In lettuce, INSV causes stunting, yellowing, wilting, distorted leaves and unmarketable heads. Once plants are infected, they must be destroyed, as infected plants become a source of infection for other plants. 

INSV was described as early as the 1980s in the Netherlands in ornamental crops. In California, it was first documented in Monterey County lettuce in 2006, with minor to severe isolated outbreaks in the ensuing years for more than a decade. By 2021, INSV was reported in desert lettuce-growing regions, including Imperial and Riverside counties and Arizona. 

The growing seasons from 2018 through 2022 were brutal, Smith said, though there was a reprieve the next two years. That’s because extensive rains, flooding and cold weather in the winter and early spring of 2023 and 2024 helped keep early-season thrips populations down, Hasegawa said.

But thrips numbers and infections appear to be higher in 2025, especially this past fall, said Yu-Chen Wang, UCCE plant pathology adviser for Monterey, Santa Cruz and San Benito counties. Virus levels accumulated last year, though not as bad as in 2018-2022, she added.

University of California Cooperative Extension entomology adviser Dylan Beal, left, and U.S. Department of Agriculture research entomologist Daniel Hasegawa take samples of weeds in a vacant field in December to test for impatiens necrotic spot virus. Photo/Richard Smith
University of California Cooperative Extension entomology adviser Dylan Beal, left, and U.S. Department of Agriculture research entomologist Daniel Hasegawa take samples of weeds in a vacant field in December to test for impatiens necrotic spot virus.
Photo/Richard Smith

“There’s always a little carryover between seasons,” Wang said. “People really have to be diligent and clear out weeds.”

During summer and fall, crops such as lettuce become the primary hosts for the virus, with thrips populations hitting their peak as heat and dry conditions accelerate their reproduction and development. In late fall, as crops are harvested and fields go fallow, the virus survives in perennial and cool-season annual weeds.

For this reason, scientists and farmers agree that managing weeds is crucial to reducing INSV reservoirs, and Monterey County has enacted a mandatory abatement program for select weeds as part of an effort to contain INSV. 

A lettuce-free period from Dec. 7-21, when no lettuce can be aboveground in Monterey County—a mandate enacted years ago to break the life cycle of the lettuce mosaic virus—also helps. But it’s not a complete solution because the virus persists in weeds during the winter, particularly from November through March, serving as a “green bridge” to the next growing season. 

Officials continue to urge residents who notice weed growth near lettuce production areas to report the sighting to the county agricultural commissioner, who then will investigate. If inspectors find one of the 10 suspect weeds that host INSV and the insects that vector it, they will serve the property owner with a notice to abate the nuisance.
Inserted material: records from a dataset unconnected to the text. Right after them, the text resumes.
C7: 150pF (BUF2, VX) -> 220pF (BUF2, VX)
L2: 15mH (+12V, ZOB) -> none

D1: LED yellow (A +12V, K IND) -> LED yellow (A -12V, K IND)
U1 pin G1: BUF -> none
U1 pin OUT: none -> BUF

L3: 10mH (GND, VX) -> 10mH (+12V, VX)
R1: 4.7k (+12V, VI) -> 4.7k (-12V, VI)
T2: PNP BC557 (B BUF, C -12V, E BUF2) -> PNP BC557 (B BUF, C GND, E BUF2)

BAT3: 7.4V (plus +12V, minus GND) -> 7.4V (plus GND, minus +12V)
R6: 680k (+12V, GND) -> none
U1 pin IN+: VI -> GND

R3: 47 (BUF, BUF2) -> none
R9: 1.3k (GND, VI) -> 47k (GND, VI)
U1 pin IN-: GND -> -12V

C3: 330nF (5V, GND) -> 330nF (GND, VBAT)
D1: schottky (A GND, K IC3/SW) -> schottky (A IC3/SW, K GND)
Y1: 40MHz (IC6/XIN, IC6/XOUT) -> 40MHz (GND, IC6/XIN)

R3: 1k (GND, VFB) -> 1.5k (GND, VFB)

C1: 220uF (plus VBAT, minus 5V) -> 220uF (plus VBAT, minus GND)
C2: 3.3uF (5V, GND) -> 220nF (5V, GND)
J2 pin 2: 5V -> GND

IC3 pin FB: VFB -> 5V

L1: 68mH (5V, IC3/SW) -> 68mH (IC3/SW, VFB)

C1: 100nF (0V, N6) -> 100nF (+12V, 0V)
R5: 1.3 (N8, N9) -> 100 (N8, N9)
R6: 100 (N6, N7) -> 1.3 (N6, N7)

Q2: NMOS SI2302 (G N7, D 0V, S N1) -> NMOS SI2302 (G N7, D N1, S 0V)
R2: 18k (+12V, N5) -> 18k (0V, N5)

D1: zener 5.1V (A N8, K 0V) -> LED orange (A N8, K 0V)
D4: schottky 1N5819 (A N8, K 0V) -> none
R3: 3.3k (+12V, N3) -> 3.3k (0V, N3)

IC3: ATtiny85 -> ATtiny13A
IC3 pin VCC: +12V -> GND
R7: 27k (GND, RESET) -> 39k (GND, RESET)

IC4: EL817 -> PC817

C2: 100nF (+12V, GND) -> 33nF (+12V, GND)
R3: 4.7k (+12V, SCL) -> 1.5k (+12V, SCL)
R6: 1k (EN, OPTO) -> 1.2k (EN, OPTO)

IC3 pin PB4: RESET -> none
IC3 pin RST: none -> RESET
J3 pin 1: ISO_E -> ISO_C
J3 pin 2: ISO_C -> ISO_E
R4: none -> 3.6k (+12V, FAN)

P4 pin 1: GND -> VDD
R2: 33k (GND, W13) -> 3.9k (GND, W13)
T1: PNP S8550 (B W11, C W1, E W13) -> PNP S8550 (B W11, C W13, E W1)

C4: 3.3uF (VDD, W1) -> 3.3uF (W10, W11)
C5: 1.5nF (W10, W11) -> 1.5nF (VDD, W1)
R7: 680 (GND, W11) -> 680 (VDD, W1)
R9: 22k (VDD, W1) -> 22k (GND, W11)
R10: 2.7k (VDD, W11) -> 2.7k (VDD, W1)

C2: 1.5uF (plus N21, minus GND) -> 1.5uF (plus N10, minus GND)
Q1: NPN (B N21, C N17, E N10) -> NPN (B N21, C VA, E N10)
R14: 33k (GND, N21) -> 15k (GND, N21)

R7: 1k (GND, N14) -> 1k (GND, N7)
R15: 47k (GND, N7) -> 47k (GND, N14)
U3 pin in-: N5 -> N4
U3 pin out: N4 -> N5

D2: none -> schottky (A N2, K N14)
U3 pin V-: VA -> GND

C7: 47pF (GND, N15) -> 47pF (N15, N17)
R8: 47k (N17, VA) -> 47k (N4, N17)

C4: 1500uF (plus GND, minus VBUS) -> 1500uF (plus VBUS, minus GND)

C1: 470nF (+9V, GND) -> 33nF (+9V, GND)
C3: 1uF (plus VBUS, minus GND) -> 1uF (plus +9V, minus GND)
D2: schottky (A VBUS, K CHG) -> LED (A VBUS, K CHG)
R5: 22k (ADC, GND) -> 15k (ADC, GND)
In addition to weed abatement, grower Mason said he hopes scientists will develop lettuce varieties with resistance to INSV or a “designer pesticide,” though he acknowledged there may be regulatory restrictions for the latter.

Jennifer Clarke, executive director of the California Leafy Greens Research Board, said the group will likely focus more of its research on INSV. 

“The 2025 harvest is not as bad, but that’s a matter of perspective,” Clarke said. “The last few years haven’t been as disastrous. Maybe the shock factor is no longer there.”

Wang, the UCCE plant pathologist, said there are no game changers on the horizon, and genetics will still be the key. Red leaf lettuces have some genetic resistance to INSV, whereas romaine, iceberg and green leaf are the most susceptible, she said.

“There’s also a breeding component, and seed companies are working on it, too, so it’s not just public but private investment in dealing with (INSV),” Wang said. 

She noted she and her team participate in field days every year with UC Davis and others and search for mutations and ways to improve crops’ immune systems. 

“There are some new products being tested, but I don’t see any promise in the fields yet,” she added.